5 Responses and Counting...

  • DebD 06.26.2010

    I tried to read it (book club strikes again) but just couldn’t stom­ach it. There were way too many rolly eye moments “there goes the dog again, telling me how I should live my life.” Silly book. I evoked the “too many books and too lit­tle time” rule and sent it back to the library.

  • s-p

    It is tough to be a cur­mud­geon. It seems that usu­ally the depth of reac­tion is pro­por­tional to the degree some­one has bought into some fan­tasy, and it takes a big­ger stick to whack some sense into them. Its a nasty job, but some­one has to do it. :)

  • DebD:
    I can imag­ine hav­ing that response. I was able to hang in there until the mid­point, when I really did feel like giv­ing up on it. That’s the point where we find that the arch-fiends of the story are a stereo­typ­i­cal upper-middle-class mar­ried cou­ple. It’s the kind of car­toon­ish cast­ing that is so for­mu­laic to me, but seems to go unno­ticed to authors, because they do it over and over again in books that are praised as being fresh and novel.

    But I feel like I’m too crit­i­cal of recent fic­tion, so I decided to be a plug­ger and fin­ish it.

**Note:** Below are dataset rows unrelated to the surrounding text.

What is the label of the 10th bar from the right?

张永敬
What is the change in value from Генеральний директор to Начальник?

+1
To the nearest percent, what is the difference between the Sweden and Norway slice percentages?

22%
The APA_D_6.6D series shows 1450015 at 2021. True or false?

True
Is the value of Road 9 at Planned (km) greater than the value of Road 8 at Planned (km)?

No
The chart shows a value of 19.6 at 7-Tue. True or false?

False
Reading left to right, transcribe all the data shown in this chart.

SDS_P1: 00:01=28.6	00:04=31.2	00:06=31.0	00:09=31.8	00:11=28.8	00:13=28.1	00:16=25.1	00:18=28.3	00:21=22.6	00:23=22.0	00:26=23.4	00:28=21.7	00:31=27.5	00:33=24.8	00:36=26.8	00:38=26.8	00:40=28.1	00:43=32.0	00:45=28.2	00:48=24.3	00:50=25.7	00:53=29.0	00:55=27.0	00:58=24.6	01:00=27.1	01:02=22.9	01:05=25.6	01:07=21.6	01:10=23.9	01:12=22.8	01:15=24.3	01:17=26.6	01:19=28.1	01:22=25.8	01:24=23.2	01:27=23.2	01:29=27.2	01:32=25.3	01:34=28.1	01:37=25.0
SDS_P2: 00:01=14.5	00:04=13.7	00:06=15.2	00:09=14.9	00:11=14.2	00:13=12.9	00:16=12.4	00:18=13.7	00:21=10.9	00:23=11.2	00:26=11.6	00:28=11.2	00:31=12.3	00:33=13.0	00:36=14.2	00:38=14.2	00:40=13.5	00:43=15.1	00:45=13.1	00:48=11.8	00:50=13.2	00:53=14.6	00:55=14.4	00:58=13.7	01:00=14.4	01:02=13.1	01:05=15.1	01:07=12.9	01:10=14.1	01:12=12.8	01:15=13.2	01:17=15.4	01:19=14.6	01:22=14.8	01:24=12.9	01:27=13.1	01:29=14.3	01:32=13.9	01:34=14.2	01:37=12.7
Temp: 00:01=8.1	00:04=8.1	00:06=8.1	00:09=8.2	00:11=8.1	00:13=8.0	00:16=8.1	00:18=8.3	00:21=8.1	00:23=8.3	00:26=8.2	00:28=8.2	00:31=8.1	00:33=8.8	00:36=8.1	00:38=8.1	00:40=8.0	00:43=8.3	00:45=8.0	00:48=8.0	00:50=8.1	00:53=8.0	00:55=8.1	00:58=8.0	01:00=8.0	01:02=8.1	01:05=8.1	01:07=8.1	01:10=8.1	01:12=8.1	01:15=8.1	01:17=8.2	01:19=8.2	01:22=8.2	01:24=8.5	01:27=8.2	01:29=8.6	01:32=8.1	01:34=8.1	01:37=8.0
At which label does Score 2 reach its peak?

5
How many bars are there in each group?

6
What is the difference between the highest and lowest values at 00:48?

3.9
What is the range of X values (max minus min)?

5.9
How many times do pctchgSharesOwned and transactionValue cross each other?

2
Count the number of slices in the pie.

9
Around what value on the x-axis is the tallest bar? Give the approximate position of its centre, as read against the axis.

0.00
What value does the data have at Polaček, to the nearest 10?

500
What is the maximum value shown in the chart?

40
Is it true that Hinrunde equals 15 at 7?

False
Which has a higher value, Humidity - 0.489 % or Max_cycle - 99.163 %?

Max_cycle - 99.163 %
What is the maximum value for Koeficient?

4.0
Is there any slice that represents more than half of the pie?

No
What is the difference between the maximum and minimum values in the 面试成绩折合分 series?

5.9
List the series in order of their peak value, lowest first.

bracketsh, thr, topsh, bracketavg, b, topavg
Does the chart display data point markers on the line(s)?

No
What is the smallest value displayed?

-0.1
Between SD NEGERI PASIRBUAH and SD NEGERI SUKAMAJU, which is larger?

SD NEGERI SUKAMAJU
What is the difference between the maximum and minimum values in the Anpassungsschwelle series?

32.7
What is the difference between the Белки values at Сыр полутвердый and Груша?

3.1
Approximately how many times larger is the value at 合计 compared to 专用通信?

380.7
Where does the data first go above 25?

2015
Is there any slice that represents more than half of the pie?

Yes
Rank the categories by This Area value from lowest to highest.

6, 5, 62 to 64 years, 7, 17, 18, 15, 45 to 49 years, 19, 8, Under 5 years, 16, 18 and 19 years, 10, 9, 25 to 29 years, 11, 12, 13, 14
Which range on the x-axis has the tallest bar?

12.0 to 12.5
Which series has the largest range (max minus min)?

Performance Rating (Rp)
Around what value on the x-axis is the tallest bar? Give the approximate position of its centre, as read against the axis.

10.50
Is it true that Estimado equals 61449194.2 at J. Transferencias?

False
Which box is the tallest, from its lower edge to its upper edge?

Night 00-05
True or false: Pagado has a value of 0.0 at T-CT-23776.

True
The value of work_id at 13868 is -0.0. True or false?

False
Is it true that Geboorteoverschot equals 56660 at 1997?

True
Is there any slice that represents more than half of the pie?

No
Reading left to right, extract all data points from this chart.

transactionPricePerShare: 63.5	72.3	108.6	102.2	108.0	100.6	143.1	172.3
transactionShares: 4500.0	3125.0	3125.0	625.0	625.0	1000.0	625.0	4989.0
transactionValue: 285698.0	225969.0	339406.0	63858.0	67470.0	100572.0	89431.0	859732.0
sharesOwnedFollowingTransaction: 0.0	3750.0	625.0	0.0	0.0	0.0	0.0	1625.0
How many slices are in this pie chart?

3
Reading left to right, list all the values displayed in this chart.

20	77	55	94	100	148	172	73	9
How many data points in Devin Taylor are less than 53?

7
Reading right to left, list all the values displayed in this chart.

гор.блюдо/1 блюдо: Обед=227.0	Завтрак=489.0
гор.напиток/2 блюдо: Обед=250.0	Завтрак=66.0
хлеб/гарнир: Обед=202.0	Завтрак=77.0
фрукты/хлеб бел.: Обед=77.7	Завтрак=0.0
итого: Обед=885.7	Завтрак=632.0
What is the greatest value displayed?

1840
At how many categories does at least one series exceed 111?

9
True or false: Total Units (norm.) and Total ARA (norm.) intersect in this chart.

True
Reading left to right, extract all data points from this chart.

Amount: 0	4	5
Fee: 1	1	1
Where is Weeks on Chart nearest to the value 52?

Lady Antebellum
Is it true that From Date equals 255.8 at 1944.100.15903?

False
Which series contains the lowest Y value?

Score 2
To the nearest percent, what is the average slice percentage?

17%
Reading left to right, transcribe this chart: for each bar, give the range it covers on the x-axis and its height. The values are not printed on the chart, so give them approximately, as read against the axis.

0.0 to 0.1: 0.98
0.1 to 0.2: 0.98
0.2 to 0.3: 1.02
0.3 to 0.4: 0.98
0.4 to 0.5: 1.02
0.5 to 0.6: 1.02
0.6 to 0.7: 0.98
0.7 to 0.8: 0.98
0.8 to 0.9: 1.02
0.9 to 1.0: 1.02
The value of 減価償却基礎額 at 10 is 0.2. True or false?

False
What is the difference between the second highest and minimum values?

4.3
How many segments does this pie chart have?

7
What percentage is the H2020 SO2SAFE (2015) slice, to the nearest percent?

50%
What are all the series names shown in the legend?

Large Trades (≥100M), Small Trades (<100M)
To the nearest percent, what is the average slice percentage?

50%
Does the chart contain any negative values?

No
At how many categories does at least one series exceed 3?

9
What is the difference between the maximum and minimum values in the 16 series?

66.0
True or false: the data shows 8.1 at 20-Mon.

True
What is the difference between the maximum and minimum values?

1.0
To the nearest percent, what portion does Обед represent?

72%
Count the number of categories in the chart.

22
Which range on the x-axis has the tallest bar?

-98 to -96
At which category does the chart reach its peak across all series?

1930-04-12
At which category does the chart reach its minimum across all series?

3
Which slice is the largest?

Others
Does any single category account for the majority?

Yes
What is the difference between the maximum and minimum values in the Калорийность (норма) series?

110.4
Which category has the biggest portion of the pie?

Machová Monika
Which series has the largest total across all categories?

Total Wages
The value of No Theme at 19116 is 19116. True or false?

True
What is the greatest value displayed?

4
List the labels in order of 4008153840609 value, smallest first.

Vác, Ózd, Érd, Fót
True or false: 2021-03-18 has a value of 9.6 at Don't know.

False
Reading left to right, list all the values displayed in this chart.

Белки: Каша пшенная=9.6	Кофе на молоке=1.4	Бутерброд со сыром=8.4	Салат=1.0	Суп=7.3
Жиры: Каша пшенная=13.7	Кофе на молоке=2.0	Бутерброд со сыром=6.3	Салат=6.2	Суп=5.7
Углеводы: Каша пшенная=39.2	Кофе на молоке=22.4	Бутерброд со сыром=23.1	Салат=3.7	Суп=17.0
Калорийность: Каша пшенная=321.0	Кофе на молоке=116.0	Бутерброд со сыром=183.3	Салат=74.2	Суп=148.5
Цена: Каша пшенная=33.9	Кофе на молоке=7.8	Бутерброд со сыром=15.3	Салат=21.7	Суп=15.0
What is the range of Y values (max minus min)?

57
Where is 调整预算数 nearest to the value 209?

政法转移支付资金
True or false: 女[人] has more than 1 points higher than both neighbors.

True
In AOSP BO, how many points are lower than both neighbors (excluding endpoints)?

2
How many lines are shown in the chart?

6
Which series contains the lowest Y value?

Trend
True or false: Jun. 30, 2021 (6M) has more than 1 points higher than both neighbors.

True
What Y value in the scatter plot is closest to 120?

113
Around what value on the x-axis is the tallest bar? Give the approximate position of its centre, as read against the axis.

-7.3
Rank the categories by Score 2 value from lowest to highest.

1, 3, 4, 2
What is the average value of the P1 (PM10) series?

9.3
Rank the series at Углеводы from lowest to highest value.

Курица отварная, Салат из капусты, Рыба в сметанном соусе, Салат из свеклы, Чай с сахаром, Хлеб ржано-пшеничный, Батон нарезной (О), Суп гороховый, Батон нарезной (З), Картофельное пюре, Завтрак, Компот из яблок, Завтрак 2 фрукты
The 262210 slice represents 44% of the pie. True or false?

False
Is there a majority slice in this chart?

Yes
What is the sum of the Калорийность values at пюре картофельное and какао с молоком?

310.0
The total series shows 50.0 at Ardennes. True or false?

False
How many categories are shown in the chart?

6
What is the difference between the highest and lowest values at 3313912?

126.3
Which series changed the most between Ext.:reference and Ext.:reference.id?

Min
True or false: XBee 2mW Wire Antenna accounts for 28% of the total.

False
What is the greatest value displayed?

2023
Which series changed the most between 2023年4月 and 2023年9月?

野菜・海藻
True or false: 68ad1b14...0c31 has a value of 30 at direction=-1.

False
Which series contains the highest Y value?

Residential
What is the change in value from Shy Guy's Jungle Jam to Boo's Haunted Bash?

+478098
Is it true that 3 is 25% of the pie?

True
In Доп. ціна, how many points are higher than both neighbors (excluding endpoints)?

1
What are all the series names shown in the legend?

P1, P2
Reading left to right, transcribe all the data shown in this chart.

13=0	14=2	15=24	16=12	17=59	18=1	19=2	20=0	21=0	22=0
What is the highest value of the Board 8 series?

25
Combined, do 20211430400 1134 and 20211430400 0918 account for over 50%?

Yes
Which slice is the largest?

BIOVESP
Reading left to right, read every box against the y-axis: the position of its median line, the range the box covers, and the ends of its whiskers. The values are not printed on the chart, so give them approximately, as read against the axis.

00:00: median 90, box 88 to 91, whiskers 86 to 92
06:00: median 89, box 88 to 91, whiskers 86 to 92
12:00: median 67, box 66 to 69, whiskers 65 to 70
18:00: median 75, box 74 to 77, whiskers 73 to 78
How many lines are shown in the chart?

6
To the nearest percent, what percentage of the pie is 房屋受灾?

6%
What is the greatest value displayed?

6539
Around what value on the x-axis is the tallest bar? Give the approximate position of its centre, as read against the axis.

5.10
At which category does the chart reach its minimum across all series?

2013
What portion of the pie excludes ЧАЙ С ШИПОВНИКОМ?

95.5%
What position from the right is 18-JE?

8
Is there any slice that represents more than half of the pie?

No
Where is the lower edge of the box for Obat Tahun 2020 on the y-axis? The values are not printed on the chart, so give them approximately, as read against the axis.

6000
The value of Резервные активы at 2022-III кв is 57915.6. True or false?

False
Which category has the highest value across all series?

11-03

I’m glad I did; it got bet­ter at the end.

  • s-p:
    I don’t mind tak­ing the heat for being a cur­mud­geon — espe­cially with Cur­mud­geo­phan the Recluse to offer so many tips — but I worry that I’m begin­ning to default to it some­times. With most of the new movies I’ve seen, I could write much more feel­ingly about what was wrong with them than what was right about them. I really can’t pick up much new fic­tion (as I men­tioned above). So am I get­ting more dis­crim­i­nat­ing, or just get­ting narrow-minded, or what? I can’t decide.

  • The author is fairly local and I saw him speak a cou­ple of years ago — I’d read the book for Book Club.